■ Work required: Your answer is a copy of every line in the records where "нігтя" appears.

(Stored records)
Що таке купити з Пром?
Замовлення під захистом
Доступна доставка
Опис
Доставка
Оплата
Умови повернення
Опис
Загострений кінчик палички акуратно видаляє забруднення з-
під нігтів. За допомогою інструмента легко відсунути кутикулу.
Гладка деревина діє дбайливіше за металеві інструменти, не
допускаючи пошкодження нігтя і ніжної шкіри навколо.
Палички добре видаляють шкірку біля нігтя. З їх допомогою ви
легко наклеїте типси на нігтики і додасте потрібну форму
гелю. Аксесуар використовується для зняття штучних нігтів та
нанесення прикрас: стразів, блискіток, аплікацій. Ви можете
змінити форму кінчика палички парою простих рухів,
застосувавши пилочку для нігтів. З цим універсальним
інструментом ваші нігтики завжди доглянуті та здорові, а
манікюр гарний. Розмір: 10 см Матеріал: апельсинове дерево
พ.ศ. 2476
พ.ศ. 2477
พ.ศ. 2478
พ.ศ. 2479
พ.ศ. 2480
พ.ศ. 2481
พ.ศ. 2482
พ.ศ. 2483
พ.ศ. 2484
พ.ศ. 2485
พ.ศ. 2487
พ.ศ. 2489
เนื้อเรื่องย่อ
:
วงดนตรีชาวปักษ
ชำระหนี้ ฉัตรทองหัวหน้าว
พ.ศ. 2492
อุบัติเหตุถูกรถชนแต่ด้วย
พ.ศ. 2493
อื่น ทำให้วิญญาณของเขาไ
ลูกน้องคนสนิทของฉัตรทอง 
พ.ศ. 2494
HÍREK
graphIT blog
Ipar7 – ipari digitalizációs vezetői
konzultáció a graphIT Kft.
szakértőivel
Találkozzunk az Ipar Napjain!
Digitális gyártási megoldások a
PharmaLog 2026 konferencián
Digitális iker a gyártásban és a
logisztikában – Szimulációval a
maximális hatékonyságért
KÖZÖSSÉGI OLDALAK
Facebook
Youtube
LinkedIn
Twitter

■ Answer space:
допускаючи пошкодження нігтя і ніжної шкіри навколо.
Палички добре видаляють шкірку біля нігтя. З їх допомогою ви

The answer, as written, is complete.